I see four reasons why impact evaluation is not as prevalent in EA as other professional communities:
(1) Impact evaluation can get very bureaucratized and lead to high administrative overhead expenses and organizational constraints which can make programs more costly to implement and less efficient in their operations;
(2) Impact evaluation if it is to be quantitative needs clear metrics to measure performance, and this requires consensus on goals and theories of change. While EAs have an open mind, they also have a fairly large diversity of opinions on the details of which specific near-term goals are highest priority. This diversity of opinion, makes it difficult to make a singular theory of change and makes it difficult to select clear performance metrics for many projects (because of the lack of theory of change).
(3) Much of EA is focused on providing a low-overhead service to charitable donors so that their donations can have the most cost-effective impact. Since donors also have a diversity of opinions with respect to specific objectives and goals, the focus is on cost-effectiveness calculations and transparency using a variety of metrics. Thus impact is viewed from the perspective of a diversity of donors who may have different impact goals. Thus in practice impact is often evaluated in terms of “funds directed” which is the response that donors have in terms of the EA movement meeting their image of good cost-effectiveness.
(4) Maximizing marginal cost-effectiveness may be better and more efficient than doing impact evaluations: If there is a supply of “world improving opportunities” and a demand of “wanting to improve the world”, then maximizing the marginal cost-effectiveness of “wanting to improve the world” purchases (i.e. EA donations) should maximize the net surplus value produced from “world improving activities” in general given constrained resourced available to those wanting to pay for a better world. This just the law of supply and demand applied to people donating to make a better world. Thus the EA approach of focusing on marginal cost-effectiveness may be better and more economically efficient than performing lots of impact evaluations of specific EA activities.
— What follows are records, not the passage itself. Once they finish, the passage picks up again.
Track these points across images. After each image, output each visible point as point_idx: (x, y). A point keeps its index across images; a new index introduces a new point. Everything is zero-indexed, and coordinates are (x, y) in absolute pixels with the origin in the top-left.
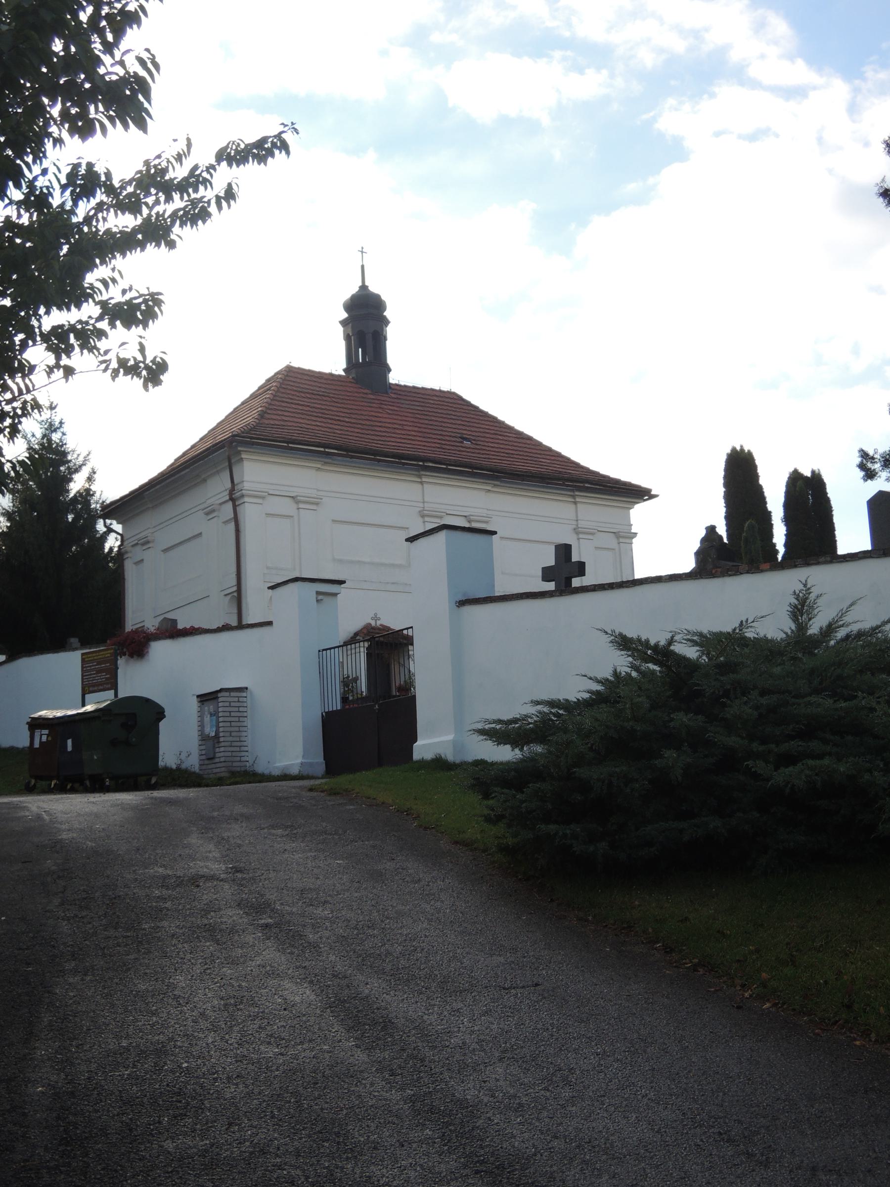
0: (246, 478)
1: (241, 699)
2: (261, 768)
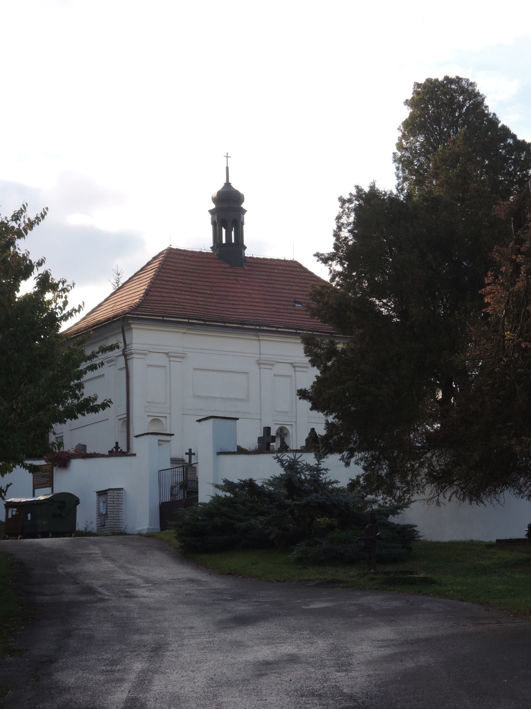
0: (134, 341)
1: (119, 494)
2: (128, 531)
In short, the “impact evaluation” of the EA movement is in terms of maximizing marginal cost-effectiveness, maximizing the number of people involved and maximizing the funds directed to the causes that meet maximum marginal cost-effectiveness criteria. This may not require a special impact evaluation effort with some specific, consensus “theory of change,” but it may simply require a bit of movement statistics collection and compilation to track the cost effectiveness, the amount of money directed, and the number of people participating in the EA movement.
Thanks a lot Robert!
On 1) great point, I agree.
On 2) I think this shouldn’t be a barrier, since the first step in impact evaluation is establishing a theory of change, and any individual organisation of a given maturity should have a clear picture of this, and consensus on their goals. (I’m not advocating for a singular ToC across the whole EA movement, just for individual organisations)
On 3) I agree this is a factor for evaluations for funders. But I think organisations should carry out internal impact evaluation according to their theory of change, so I think should still be able to have clear and established goals. They can say to funders “Our Theory of Change is X, and along those lines our impact has been Y”. Funders might also carry out their own evaluations in terms of the goals they most care about.
On 4), I agree there’s a trade-off between spending on direct activities and impact evaluation. Of course the value of impact evaluation is that it may improve the effectiveness of the direct activities. So I don’t think the existence of the trade-off is in itself a reason that impact evaluation shouldn’t be prevalent.